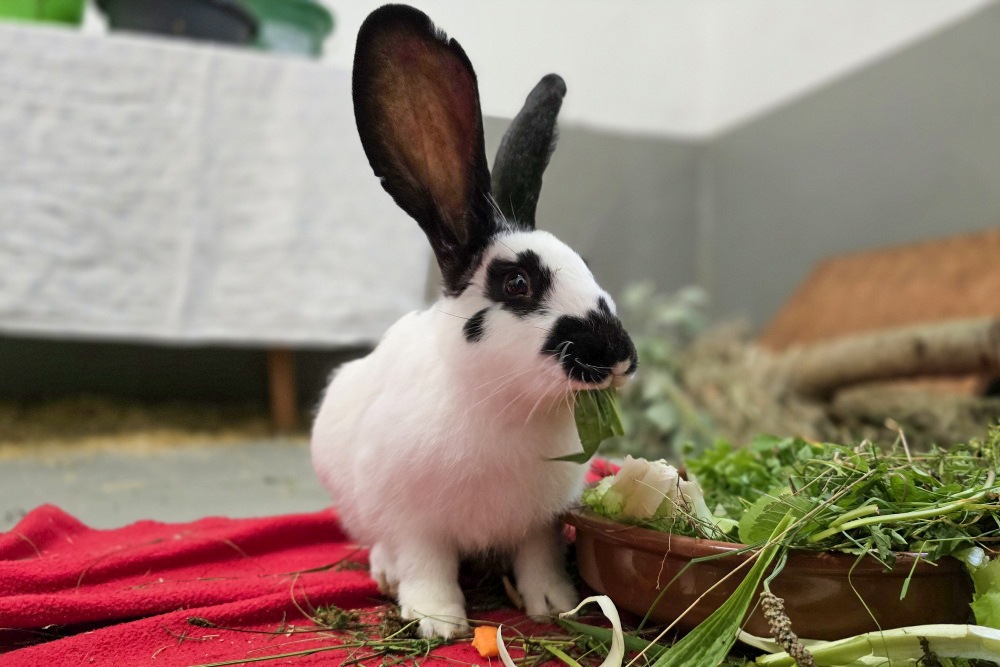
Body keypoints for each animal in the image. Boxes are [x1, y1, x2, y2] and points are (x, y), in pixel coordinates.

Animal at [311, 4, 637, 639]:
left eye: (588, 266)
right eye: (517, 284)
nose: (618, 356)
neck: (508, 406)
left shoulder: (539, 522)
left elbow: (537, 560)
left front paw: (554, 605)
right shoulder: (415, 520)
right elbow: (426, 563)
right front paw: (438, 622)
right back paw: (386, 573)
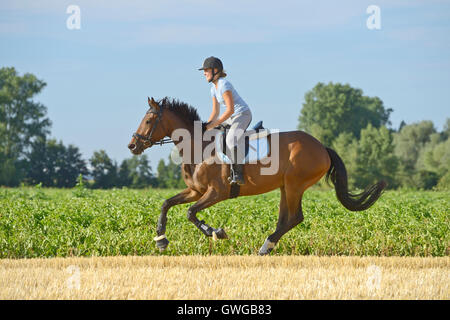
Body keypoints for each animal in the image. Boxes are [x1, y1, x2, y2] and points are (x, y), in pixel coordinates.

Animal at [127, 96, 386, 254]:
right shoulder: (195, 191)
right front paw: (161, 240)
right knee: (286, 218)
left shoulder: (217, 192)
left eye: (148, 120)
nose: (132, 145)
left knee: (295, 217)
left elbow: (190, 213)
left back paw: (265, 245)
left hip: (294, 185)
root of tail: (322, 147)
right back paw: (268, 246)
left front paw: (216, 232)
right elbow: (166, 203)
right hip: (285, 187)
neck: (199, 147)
━━━
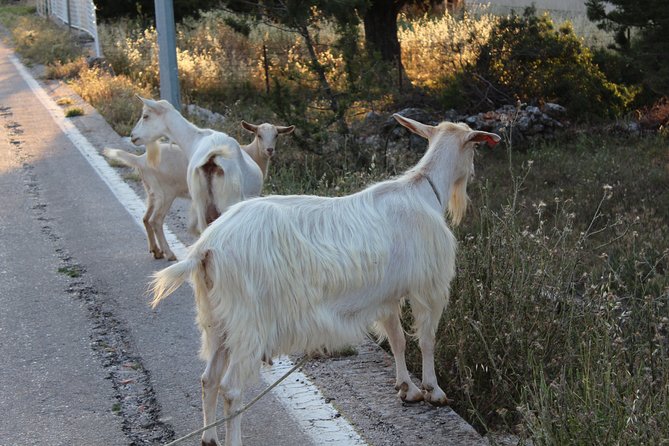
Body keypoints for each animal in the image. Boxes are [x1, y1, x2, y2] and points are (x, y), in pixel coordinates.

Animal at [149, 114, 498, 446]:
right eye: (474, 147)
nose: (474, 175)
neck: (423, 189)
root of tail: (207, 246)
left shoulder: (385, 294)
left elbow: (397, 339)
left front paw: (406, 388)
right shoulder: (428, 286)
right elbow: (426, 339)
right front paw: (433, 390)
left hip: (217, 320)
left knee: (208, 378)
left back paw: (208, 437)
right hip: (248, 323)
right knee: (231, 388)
━━━
§ **EXERCISE GOAL**
In the entries above, find the line with "right shoulder: (428, 286)" and the line with "right knee: (231, 388)", then set down exactly those two and every line between them, nothing else.

§ **SOLUTION**
right shoulder: (428, 286)
right elbow: (426, 339)
right front paw: (433, 390)
left hip: (217, 320)
left knee: (208, 378)
left back paw: (208, 437)
right hip: (248, 323)
right knee: (231, 388)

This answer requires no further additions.